*Exercise prompt*
Repeat the entries exactly, and do not carry the pictures over.

___ Records supplied ___

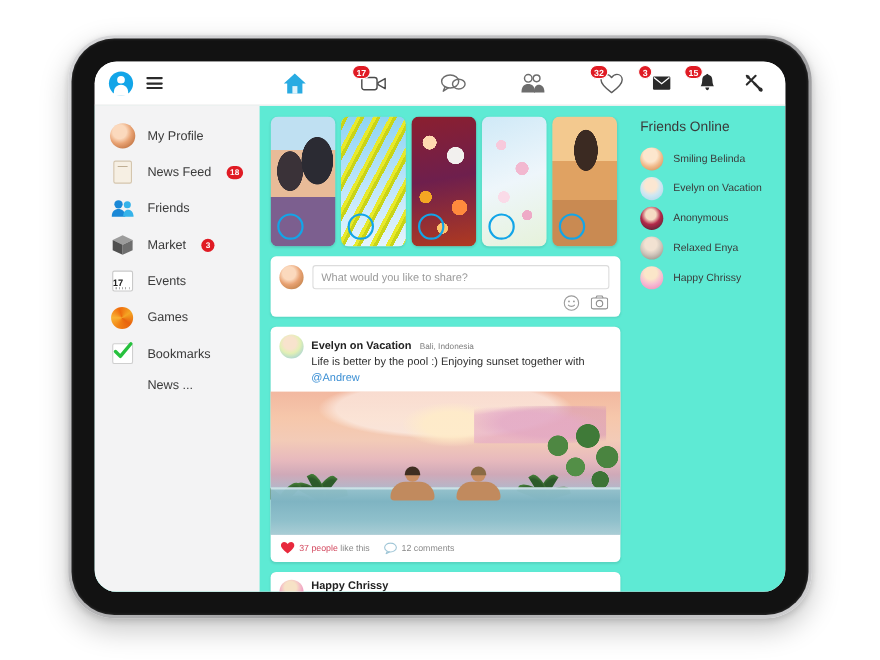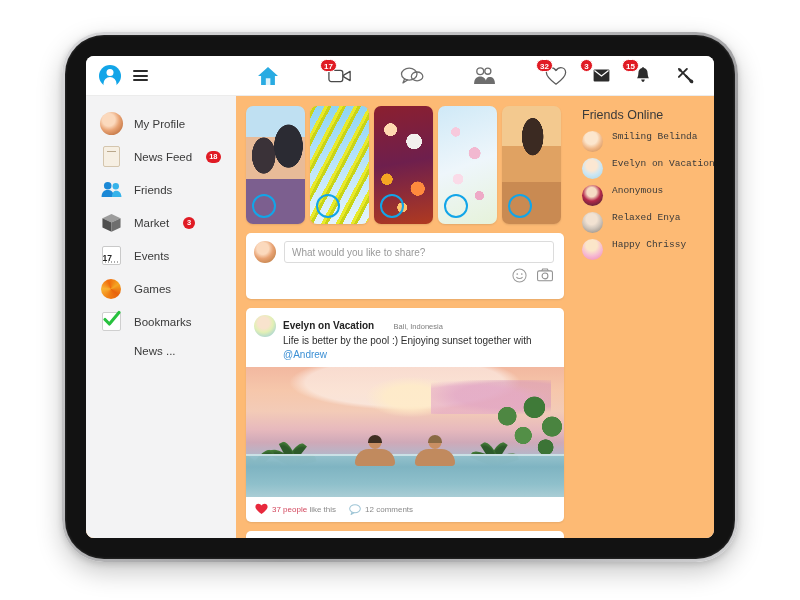"17" .device-screen { border-radius: 8px -> 20px }
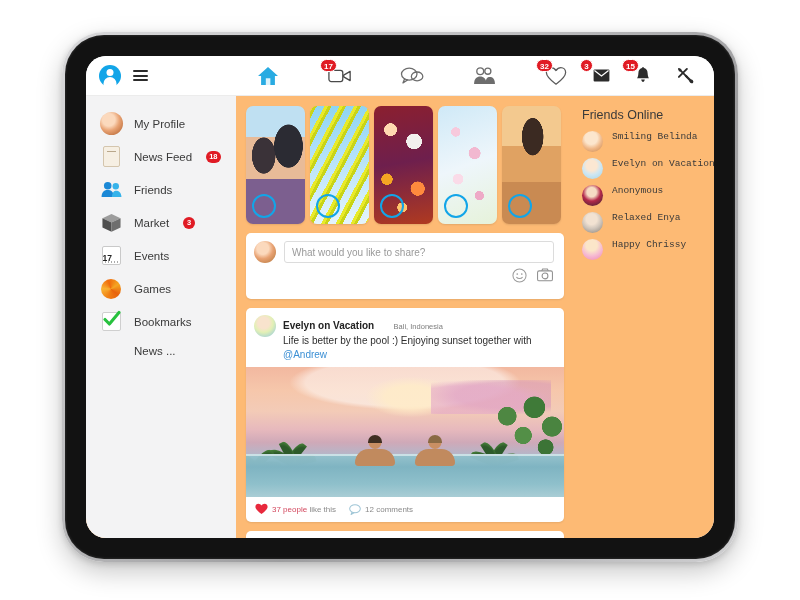"My Profile" .app-body { background: #fdba74 -> #5eead4 }
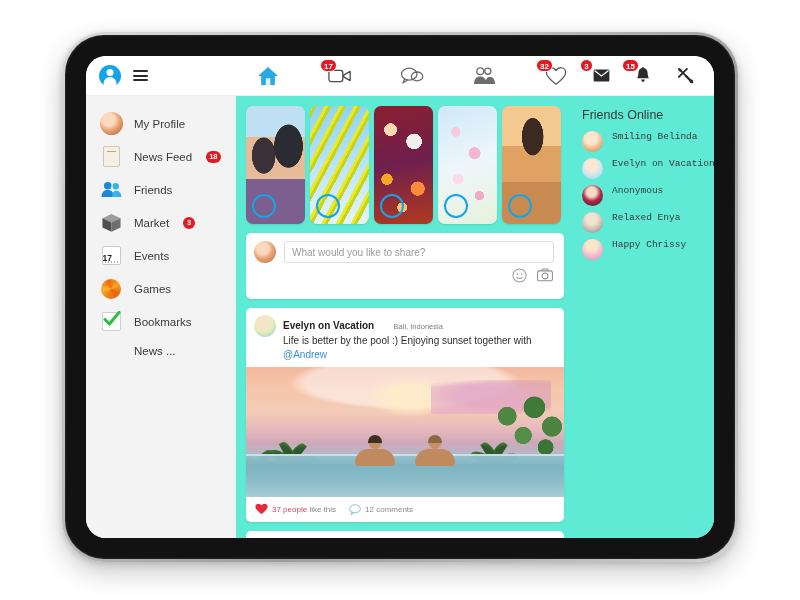"Smiling Belinda" .friend { align-items: flex-start -> center; font-family: Liberation Mono, monospace -> none }
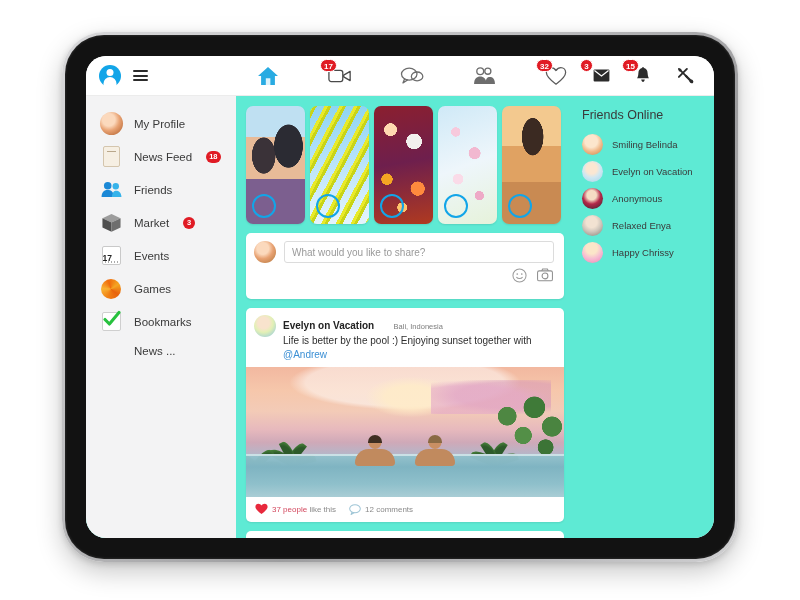"What would you like to" .composer { padding: 8px 10px 16px 8px -> 8px 10px 5px 8px }
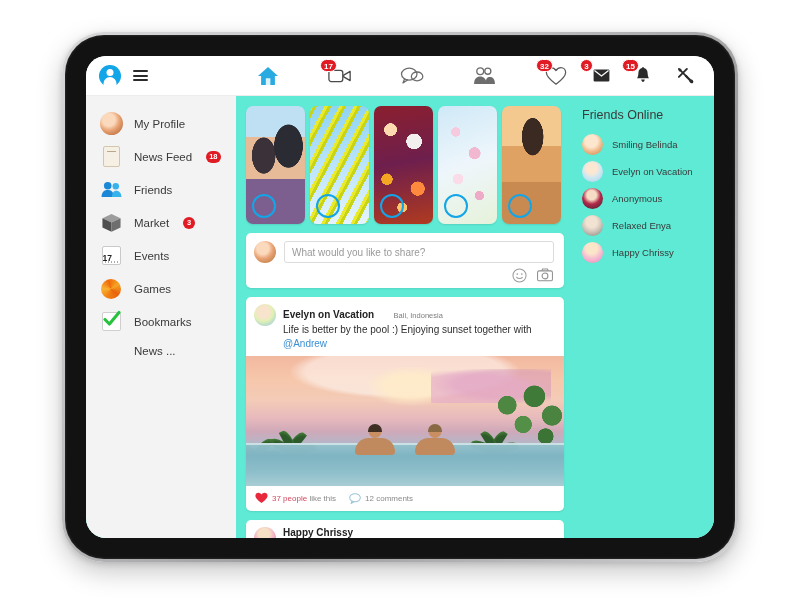"Bali, Indonesia" .post-loc { margin-left: 15px -> 3px }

___

*Answer to this problem*
"17" .device-screen { border-radius: 8px -> 20px }
"My Profile" .app-body { background: #fdba74 -> #5eead4 }
"Smiling Belinda" .friend { align-items: flex-start -> center; font-family: Liberation Mono, monospace -> none }
"What would you like to" .composer { padding: 8px 10px 16px 8px -> 8px 10px 5px 8px }
"Bali, Indonesia" .post-loc { margin-left: 15px -> 3px }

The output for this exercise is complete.